Field categories organize the Core Dataset’s 40+ fields into logical groupings for easier understanding and implementation.
Channel Fields
Channel-level metadata and statistics from YouTube.
| Field | Type | Description |
|---|
| channel_id | UUID | Primary Key - Immutable Babbl Labs internal unique identifier |
| channel_uri | UUID | Immutable YouTube’s unique identifier for channel |
| channel_custom_url | STRING | Mutable custom URL for channel |
| channel_name | STRING | Channel title from YouTube metadata |
| channel_description | STRING | Channel description from YouTube metadata |
| channel_locale | ENUM | Channel geographic country (ISO 3166-1 alpha-2) |
| channel_view_count | INT | Most recent channel total view count |
| channel_subscriber_count | INT | Most recent channel total subscriber count |
| channel_video_count | INT | Most recent channel total video count |
| channel_published_at | TIMESTAMP | Timestamp when channel was created |
| channel_coverage_initiated_at | TIMESTAMP | Timestamp when we initiated coverage |
| channel_last_updated_at | TIMESTAMP | Timestamp when we last polled YouTube metadata |
Video Fields
Video-level metadata and engagement metrics from YouTube.
| Field | Type | Description |
|---|
| video_id | UUID | Primary Key - Unique YouTube video identifier |
| video_view_count | INT | Most recent view count recorded |
| video_like_count | INT | Most recent video like count recorded |
| video_comment_count | INT | Most recent video comment count recorded |
| video_published_dt | TIMESTAMP | Timestamp when video was originally published |
| video_transcribed_at | TIMESTAMP | Timestamp when we originally transcribed video |
| video_scored_at | TIMESTAMP | Timestamp when we originally processed video |
| video_last_updated_at | TIMESTAMP | Timestamp when we last polled YouTube metadata |
| video_title | STRING | Video title from YouTube metadata |
| video_description | STRING | Video description from YouTube metadata |
| video_language | STRING | Video language code (ISO 639-1) |
Processing Fields
Model and processing metadata for transcription and analysis.

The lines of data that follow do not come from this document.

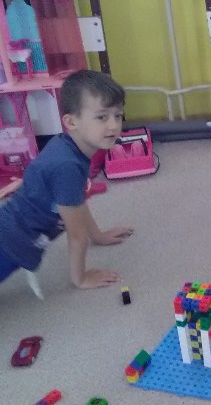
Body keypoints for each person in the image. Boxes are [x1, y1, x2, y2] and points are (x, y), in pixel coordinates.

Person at [0, 70, 134, 292]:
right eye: (102, 117)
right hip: (10, 244)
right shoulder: (67, 166)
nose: (113, 125)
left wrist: (97, 236)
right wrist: (80, 278)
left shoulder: (69, 147)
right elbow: (76, 234)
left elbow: (77, 201)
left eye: (118, 116)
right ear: (71, 122)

| Field | Type | Description |
|---|
| model_transcription_tag | STRING | Identifier for transcription model used |
| model_scoring_tag | STRING | Identifier for scoring model used |
Segment Fields
Transcript segment timing and content information.
| Field | Type | Description |
|---|
| segment_start | FLOAT | Starting point of segment - seconds from start of video |
| segment_end | FLOAT | End point of segment - seconds from start of video |
| segment_text | STRING | Transcribed text (50 words before/after entity mention) |
Speaker Fields
Speaker identification and context information.
| Field | Type | Description |
|---|
| speaker_name | STRING | Name of speaker in this segment |
| speaker_associated_entity | UUID | Entity (company) speaker is associated with (FIGI) |
| speaker_position | STRING | Known title of speaker in this segment |
| speaker_role_context | ENUM | Role of speaker (Host, Guest, ReferencedSource, Other) |
Entity Fields
Named entity recognition and financial instrument mapping.
| Field | Type | Description |
|---|
| entity_id | UUID | Immutable identifier of entity referenced |
| entity_symbol | STRING | Public company ticker symbol (ORG entities only) |
| entity_figi_id | UUID | Financial Instrument Global Identifier (FIGI) |
| entity_type | ENUM | Type of entity (ORG, PERSON, PRODUCT) |
| entity_name | STRING | Mapped entity name from raw anchor |
| entity_name_raw_anchor | STRING | Raw string of named entity detected |
Sentiment Fields
Multi-layered sentiment analysis for entity mentions.
| Field | Type | Description |
|---|
| entity_sentiment_overt_buy_sell | ENUM | Overt buy/sell sentiment (POSITIVE, NEGATIVE, NONE_EXPRESSED, NULL) |
| entity_sentiment_generic | ENUM | General sentiment (POSITIVE, NEGATIVE, NONE_EXPRESSED, NEUTRAL) |
Data Types & Constraints
| Type | Format | Example |
|---|
| UUID | 36-character identifier | 550e8400-e29b-41d4-a716-446655440000 |
| STRING | Variable-length text | "Bloomberg Technology" |
| INT | Integer number | 12906 |
| FLOAT | Floating-point number | 168.7303438 |
| TIMESTAMP | UTC timestamp | 1747251178 |
| ENUM | Predefined values | POSITIVE, NEGATIVE, NEUTRAL |
All timestamp fields use UTC timezone. Geographic codes follow ISO 3166-1 alpha-2, language codes follow ISO 639-1.